A criação da Frente, que vem sendo articulada pelo engenheiro e deputado federal Ronaldo Lessa (PDT-AL), desde meados de 2016, já conta com mais de 200 adesões no Legislativo. Entre as entidades que apoiam a iniciativa, destaque para a Federação Nacional dos Engenheiros (FNE). A Agência Sindical conversou com o presidente da entidade, Murilo Celso de Campos Pinheiro.

“É um passo importante na luta pela retomada do desenvolvimento. Quando se fala em crescimento, tudo está relacionado com a engenharia. Com a frente, teremos voz também dentro do parlamento, onde poderemos debater as propostas visando destravar a economia de forma mais ampla e efetiva”, avalia o dirigente.

Murilo diz que a frente parlamentar também pode potencializar as atividades do movimento “Engenharia Unida”, lançado pela FNE e que engloba diversas organizações ligadas ao setor – desde entidades sindicais, empresariais a faculdades de engenharia.

“Lançamos essa iniciativa para unir os profissionais e as entidades que os representam, as empresas e escolas em torno dessa bandeira. A Frente pode ser nossa voz no Legislativo, incentivando esse debate”, diz.

Segundo o sindicalista, a Frente atuará com a finalidade de buscar soluções práticas, levando em conta as atribuições do Parlamento, para os gargalos que o País enfrenta.

“Queremos encontrar formas de acelerar a adoção de medidas que possam garantir a retomada de um ciclo de expansão econômica que viabilize empregos, renda e melhoria da infraestrutura. E nisso a frente parlamentar pode nos ajudar muito”, observa.
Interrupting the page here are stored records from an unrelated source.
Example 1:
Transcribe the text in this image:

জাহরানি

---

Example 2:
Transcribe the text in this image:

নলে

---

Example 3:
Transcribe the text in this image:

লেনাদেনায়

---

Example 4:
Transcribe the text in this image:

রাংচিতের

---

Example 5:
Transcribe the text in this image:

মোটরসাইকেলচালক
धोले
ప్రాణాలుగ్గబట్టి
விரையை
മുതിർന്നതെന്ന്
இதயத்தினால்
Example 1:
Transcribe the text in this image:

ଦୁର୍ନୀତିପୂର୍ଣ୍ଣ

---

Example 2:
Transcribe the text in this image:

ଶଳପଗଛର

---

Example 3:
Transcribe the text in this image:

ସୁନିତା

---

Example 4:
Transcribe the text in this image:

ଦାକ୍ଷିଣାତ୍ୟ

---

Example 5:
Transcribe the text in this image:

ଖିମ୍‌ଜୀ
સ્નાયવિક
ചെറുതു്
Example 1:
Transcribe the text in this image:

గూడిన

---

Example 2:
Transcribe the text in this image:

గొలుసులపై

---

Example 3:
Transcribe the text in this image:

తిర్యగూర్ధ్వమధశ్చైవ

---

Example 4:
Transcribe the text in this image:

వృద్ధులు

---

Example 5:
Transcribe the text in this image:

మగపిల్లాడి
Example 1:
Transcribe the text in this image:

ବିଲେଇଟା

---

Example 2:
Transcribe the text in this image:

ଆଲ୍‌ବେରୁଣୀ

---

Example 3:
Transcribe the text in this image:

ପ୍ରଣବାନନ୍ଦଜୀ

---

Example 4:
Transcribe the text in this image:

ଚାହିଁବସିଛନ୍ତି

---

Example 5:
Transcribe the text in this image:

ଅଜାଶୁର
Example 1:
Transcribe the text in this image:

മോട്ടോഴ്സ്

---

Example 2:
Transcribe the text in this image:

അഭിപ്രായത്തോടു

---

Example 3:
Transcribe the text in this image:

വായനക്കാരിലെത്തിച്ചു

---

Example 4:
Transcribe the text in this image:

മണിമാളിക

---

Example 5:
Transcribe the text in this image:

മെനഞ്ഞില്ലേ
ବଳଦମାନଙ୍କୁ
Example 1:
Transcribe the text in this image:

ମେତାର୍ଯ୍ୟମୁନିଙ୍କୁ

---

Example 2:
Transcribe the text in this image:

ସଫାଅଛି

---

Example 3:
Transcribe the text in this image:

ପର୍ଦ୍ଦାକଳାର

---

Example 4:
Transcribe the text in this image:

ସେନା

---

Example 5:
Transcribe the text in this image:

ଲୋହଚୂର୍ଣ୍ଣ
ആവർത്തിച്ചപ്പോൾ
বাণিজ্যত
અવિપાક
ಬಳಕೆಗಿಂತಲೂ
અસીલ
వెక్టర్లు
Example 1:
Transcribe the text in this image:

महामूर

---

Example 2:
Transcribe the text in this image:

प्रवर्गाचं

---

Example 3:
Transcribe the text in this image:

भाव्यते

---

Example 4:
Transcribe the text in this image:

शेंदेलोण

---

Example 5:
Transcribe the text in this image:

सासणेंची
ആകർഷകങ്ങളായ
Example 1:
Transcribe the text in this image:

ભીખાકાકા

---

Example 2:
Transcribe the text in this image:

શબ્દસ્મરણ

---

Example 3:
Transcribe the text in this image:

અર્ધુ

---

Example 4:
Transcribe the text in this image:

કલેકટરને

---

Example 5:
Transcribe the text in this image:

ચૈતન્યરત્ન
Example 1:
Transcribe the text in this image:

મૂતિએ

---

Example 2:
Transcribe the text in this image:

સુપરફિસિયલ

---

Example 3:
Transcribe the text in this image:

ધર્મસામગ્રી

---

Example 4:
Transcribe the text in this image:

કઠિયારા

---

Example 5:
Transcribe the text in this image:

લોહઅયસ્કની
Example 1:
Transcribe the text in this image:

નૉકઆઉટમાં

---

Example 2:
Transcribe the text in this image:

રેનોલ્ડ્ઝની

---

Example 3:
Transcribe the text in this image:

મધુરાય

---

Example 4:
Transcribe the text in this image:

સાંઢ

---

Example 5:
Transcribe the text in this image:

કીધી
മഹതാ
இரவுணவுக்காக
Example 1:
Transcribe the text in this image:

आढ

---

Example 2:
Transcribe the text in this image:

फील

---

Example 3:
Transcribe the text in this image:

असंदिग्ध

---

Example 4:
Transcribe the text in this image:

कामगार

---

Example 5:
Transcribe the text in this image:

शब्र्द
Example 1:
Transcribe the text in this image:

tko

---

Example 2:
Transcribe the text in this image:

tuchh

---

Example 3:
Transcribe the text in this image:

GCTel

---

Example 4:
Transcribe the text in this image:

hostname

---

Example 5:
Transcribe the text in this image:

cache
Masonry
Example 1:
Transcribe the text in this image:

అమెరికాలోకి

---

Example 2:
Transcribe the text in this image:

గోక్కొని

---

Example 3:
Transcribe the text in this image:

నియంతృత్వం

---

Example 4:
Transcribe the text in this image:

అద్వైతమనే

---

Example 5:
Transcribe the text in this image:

“Quando se fala em engenharia, a questão que se coloca é o progresso. Por isso, queremos discutir a retomada do crescimento, do desenvolvimento”, destaca.

Murilo Pinheiro comenta ainda que o envolvimento de empreiteiras em escândalos de corrupção afetou fortemente o mercado de trabalho no setor. “Achamos que as pessoas que fizeram alguma coisa devem pagar, mas empresas que desenvolveram um grande Know-how precisam ser preservadas”.